Semantic Router
How to choose the execution path: small model, large model, RAG, agent or human review.
Problem
Many platforms route only by model_name: model, provider and fallback. In production, the expensive decision is not only which model to call, but which execution path to allow.
Symptoms
- Every request goes to the agentic loop by default.
- A simple rewrite starts tools, memory and long context.
- The router chooses a model, but not whether RAG, reasoning or agentic execution is needed.

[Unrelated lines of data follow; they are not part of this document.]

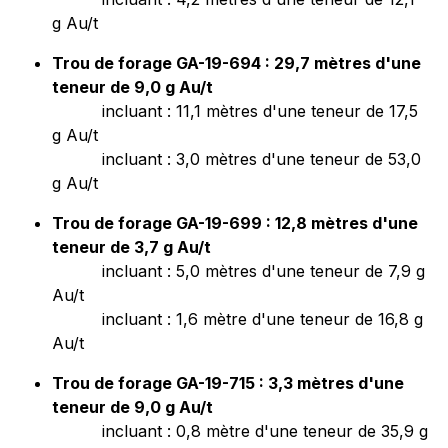
g Au/t
Trou de forage GA-19-694 : 29,7 mètres d'une
teneur de 9,0 g Au/t
incluant : 11,1 mètres d'une teneur de 17,5
g Au/t
incluant : 3,0 mètres d'une teneur de 53,0
g Au/t
Trou de forage GA-19-699 : 12,8 mètres d'une
teneur de 3,7 g Au/t
incluant : 5,0 mètres d'une teneur de 7,9 g
Au/t
incluant : 1,6 mètre d'une teneur de 16,8 g
Au/t
Trou de forage GA-19-715 : 3,3 mètres d'une
teneur de 9,0 g Au/t
incluant : 0,8 mètre d'une teneur de 35,9 g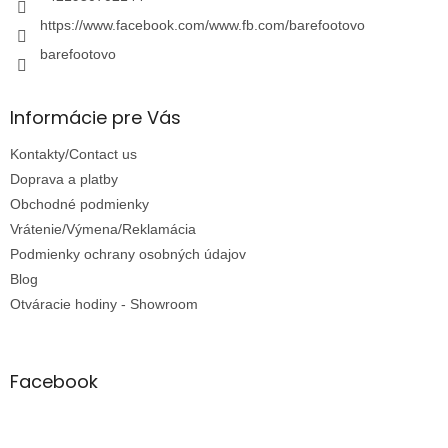
https://www.facebook.com/www.fb.com/barefootovo
barefootovo
Informácie pre Vás
Kontakty/Contact us
Doprava a platby
Obchodné podmienky
Vrátenie/Výmena/Reklamácia
Podmienky ochrany osobných údajov
Blog
Otváracie hodiny - Showroom
Facebook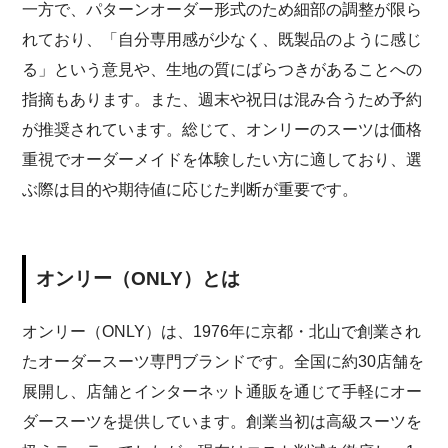
一方で、パターンオーダー形式のため細部の調整が限ら
れており、「自分専用感が少なく、既製品のように感じ
る」という意見や、生地の質にばらつきがあることへの
指摘もあります。また、週末や祝日は混み合うため予約
が推奨されています。総じて、オンリーのスーツは価格
重視でオーダーメイドを体験したい方に適しており、選
ぶ際は目的や期待値に応じた判断が重要です。
オンリー（ONLY）とは
オンリー（ONLY）は、1976年に京都・北山で創業され
たオーダースーツ専門ブランドです。全国に約30店舗を
展開し、店舗とインターネット通販を通じて手軽にオー
ダースーツを提供しています。創業当初は高級スーツを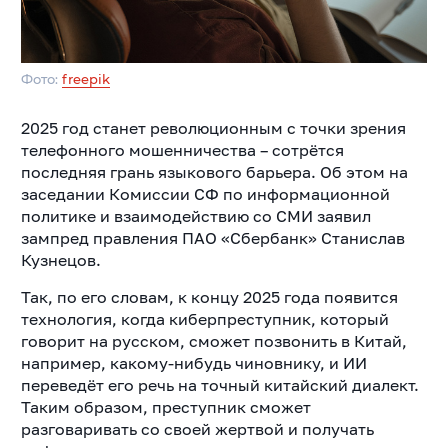
Фото:
freepik
2025 год станет революционным с точки зрения
телефонного мошенничества – сотрётся
последняя грань языкового барьера. Об этом на
заседании Комиссии СФ по информационной
политике и взаимодействию со СМИ заявил
зампред правления ПАО «Сбербанк» Станислав
Кузнецов.
Так, по его словам, к концу 2025 года появится
технология, когда киберпреступник, который
говорит на русском, сможет позвонить в Китай,
например, какому-нибудь чиновнику, и ИИ
переведёт его речь на точный китайский диалект.
Таким образом, преступник сможет
разговаривать со своей жертвой и получать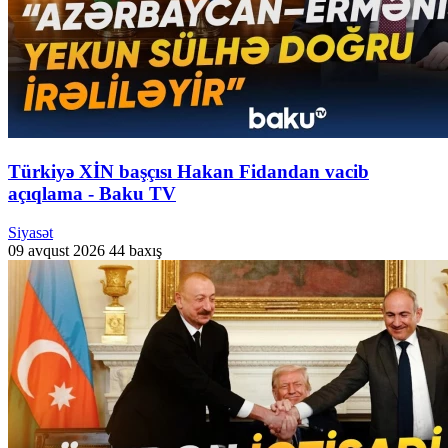
Türkiyə XİN başçısı Hakan Fidandan vacib
açıqlama - Baku TV
Siyasət
09 avqust 2026
44 baxış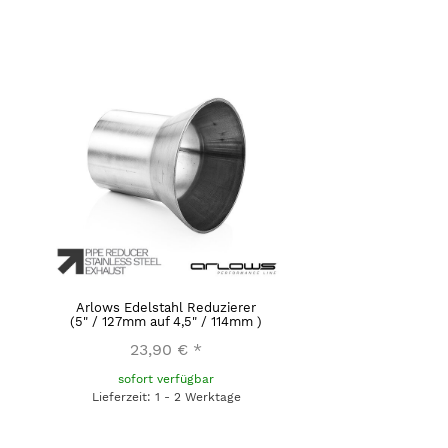
Arlows Edelstahl Reduzierer
(5" / 127mm auf 4,5" / 114mm )
23,90 €
*
sofort verfügbar
Lieferzeit: 1 - 2 Werktage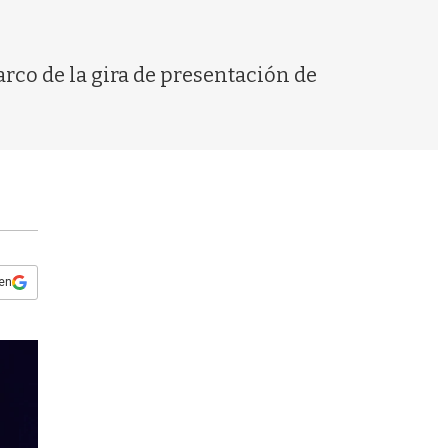
s
q
u
e
co de la gira de presentación de
d
a
 en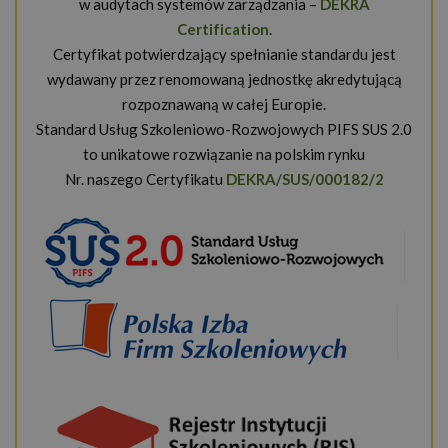
w audytach systemów zarządzania –
DEKRA
Certification
.
Certyfikat potwierdzający spełnianie standardu jest
wydawany przez renomowaną jednostkę akredytującą
rozpoznawaną w całej Europie.
Standard Usług Szkoleniowo-Rozwojowych PIFS SUS 2.0
to unikatowe rozwiązanie na polskim rynku
Nr. naszego Certyfikatu
DEKRA/SUS/000182/2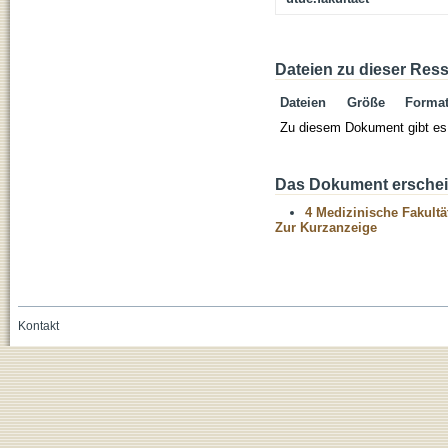
Dateien zu dieser Res
Dateien
Größe
Forma
Zu diesem Dokument gibt es 
Das Dokument erschein
4 Medizinische Fakultä
Zur Kurzanzeige
Kontakt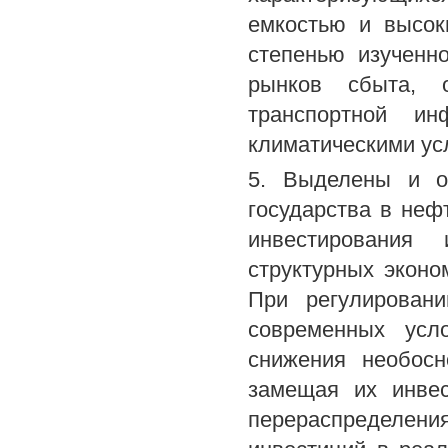
емкостью и высок
степенью изученн
рынков сбыта, о
транспортной ин
климатическими ус
5. Выделены и о
государства в неф
инвестирования 
структурных эконо
При регулировани
современных усл
снижения необосн
замещая их инвес
перераспределени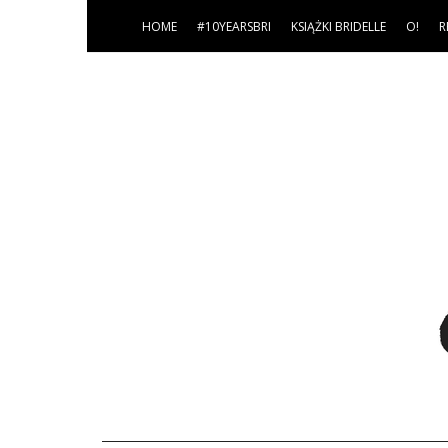
HOME
#10YEARSBRI
KSIĄŻKI BRIDELLE
O!
R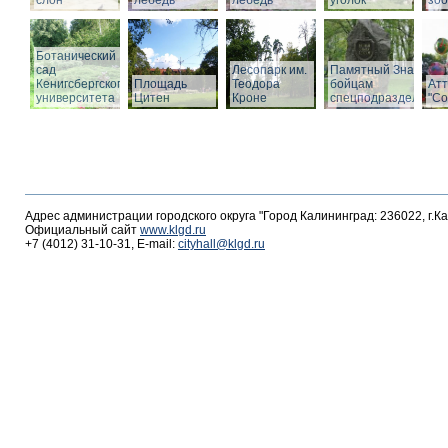
слон
лебедь
лебедь
уголок
зоо
Ботанический
сад
Лесопарк им.
Памятный Знак
Кенигсбергского
Площадь
Теодора
бойцам
Ат
университета
Цитен
Кроне
спецподразделений
"С
Адрес администрации городского округа "Город Калининград: 236022, г.К
Официальный сайт
www.klgd.ru
+7 (4012) 31-10-31, E-mail:
cityhall@klgd.ru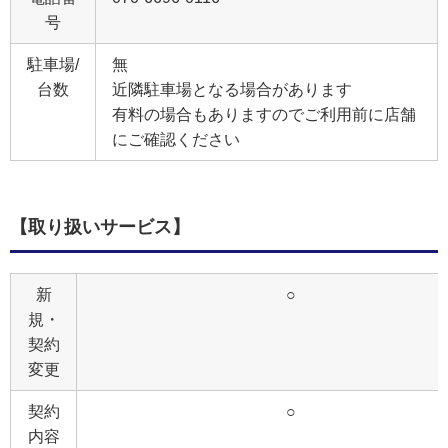
号
駐車場/
無
台数
近隣駐車場となる場合があります
有料の場合もありますのでご利用前に店舗
にご確認ください
【取り扱いサービス】
新
○
規・
契約
変更
契約
○
内容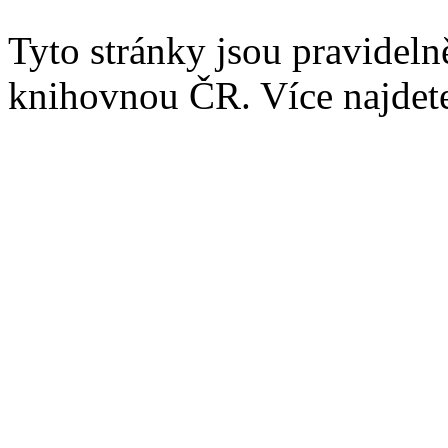
Tyto stránky jsou pravidel
knihovnou ČR. Více najde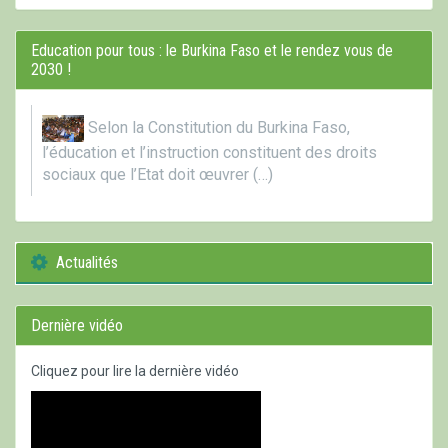
Education pour tous : le Burkina Faso et le rendez vous de
2030 !
Selon la Constitution du Burkina Faso,
l’éducation et l’instruction constituent des droits
sociaux que l’Etat doit œuvrer (…)
Actualités
Dernière vidéo
Cliquez pour lire la dernière vidéo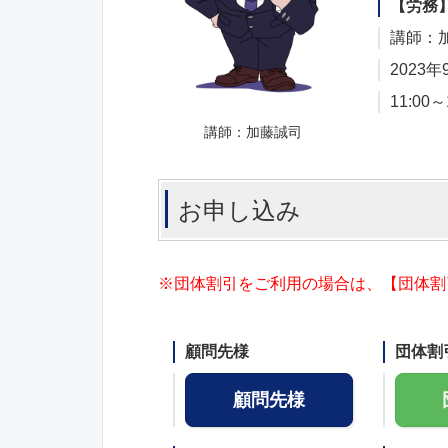
【労務
講師：加
2023年
11:00～
講師：加藤誠司
お申し込み
※団体割引をご利用の場合は、【団体割
顧問先様
団体割
顧問先様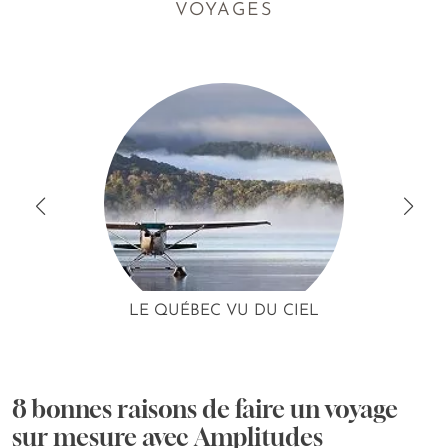
VOYAGES
LE QUÉBEC VU DU CIEL
8 bonnes raisons de faire un voyage
sur mesure avec Amplitudes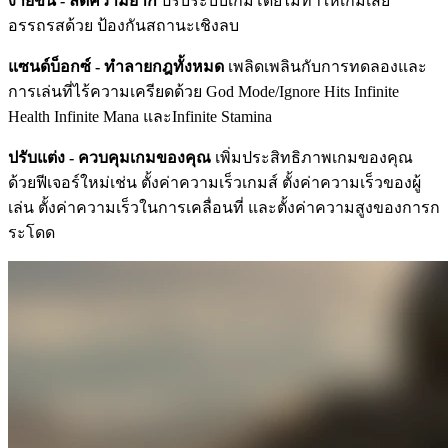
ง่ายขึ้น - ลดความยาก
ปรับระบบเกมโดยไม่ทำให้เกมเสีย
อรรถรสด้วย ป้องกันสถานะเชิงลบ
แซนด์บ็อกซ์ - ทำลายกฎทั้งหมด
เพลิดเพลินกับการทดลองและ
การเล่นที่ไร้ความเครียดด้วย God Mode/Ignore Hits Infinite
Health Infinite Mana และInfinite Stamina
ปรับแต่ง - ควบคุมเกมของคุณ
เพิ่มประสิทธิภาพเกมของคุณ
ด้วยฟีเจอร์ใหม่เช่น ตั้งค่าความเร็วเกมส์ ตั้งค่าความเร็วของผู้
เล่น ตั้งค่าความเร็วในการเคลื่อนที่ และตั้งค่าความสูงของการก
ระโดด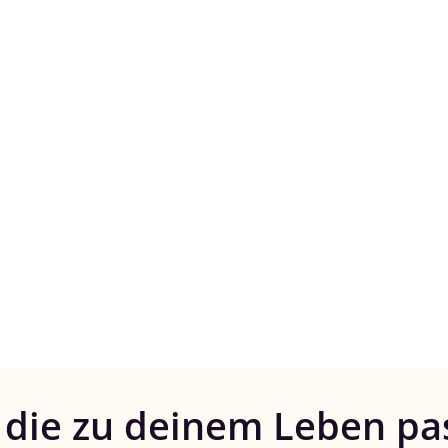
, die zu deinem Leben pa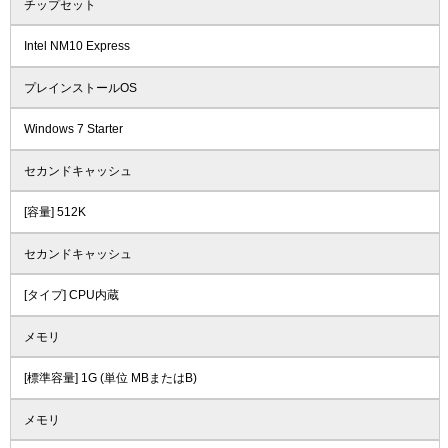
チップセット
Intel NM10 Express
プレインストールOS
Windows 7 Starter
セカンドキャッシュ
[容量] 512K
セカンドキャッシュ
[タイプ] CPU内蔵
メモリ
[標準容量] 1G (単位 MBまたはB)
メモリ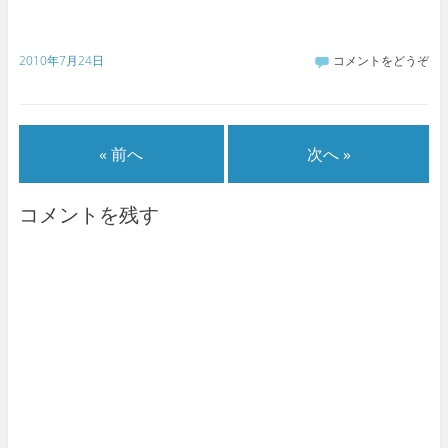
2010年7月24日
コメントをどうぞ
« 前へ
次へ »
コメントを残す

- Prefix cache savings are lost because too much traffic enters the expensive path.
Mental model
Semantic Router is admission control before expensive execution. It decides whether a request should go to direct_small, direct_large, rag, agentic, human_review or policy denial.
01
Product request
Scenario, user input and product context.
02
AI Gateway
Contract, quotas, policy and telemetry.
03
Semantic Router
Execution path, not only model choice.
04
Execution lane
direct_small, direct_large, RAG, agentic or human review.
05
Runtime
MaaS, self-hosted pool, batch or fallback.
Architecture
Route policy should be part of the scenario contract: primary lane, self-hosted candidate, fallback, canary share, queue limits, SLO, cost budget and stop criteria.
lane
route_lane
direct_small, direct_large, rag, agentic, human_review.
quality
router evals
Errors across direct vs agentic and small vs large.
cost
cost budget
Cost cap, agent step count and fallback path.
latency
latency class
TTFT-critical, interactive, async or batch.
cache
prefix policy
Prompt family, tools_hash and expected hit rate.
safety
tool policy
Allowed tools, human confirmation and action denial.
Metrics
Track route_lane, router_version, router_confidence, false_direct_rate, false_agentic_rate, wrong_model_lane_rate, cost_saved, quality_delta, latency_delta, fallback_rate_by_lane and cache_hit_rate_by_lane.
Trade-offs
Semantic Router lowers cost when it confidently keeps simple requests away from expensive execution. But it has its own cost: classification latency, routing mistakes and the risk of silently degrading quality.
Anti-patterns
- Every request goes to the agentic lane by default.
- Router chooses the model but not the execution path.
- Route metadata is inserted into the prompt prefix and breaks prefix cache.
- Every intent gets a new system prompt.
- No evals exist for routing mistakes.
Checklist
- ✓Scenario route_lane and lane-switching rules are documented.
- ✓Router does not write dynamic fields into the prompt prefix.
- ✓false_direct and false_agentic are evaluated.
- ✓Cost and quality are measured by lane.
- ✓agentic lane has step, tool and budget limits.
Example
"Rewrite this email shorter" should not start an agent loop with tools and memory. It can go to direct_small. "Find the latest customer actions, compare them with CRM and prepare follow-up" may require agentic or human_review because external state and actions are involved.
Decision template
For each scenario, define route_policy, route_lane, canary_share, fallback_condition, pool_id, queue_priority, latency_class, context_budget, tool_policy and required trace fields.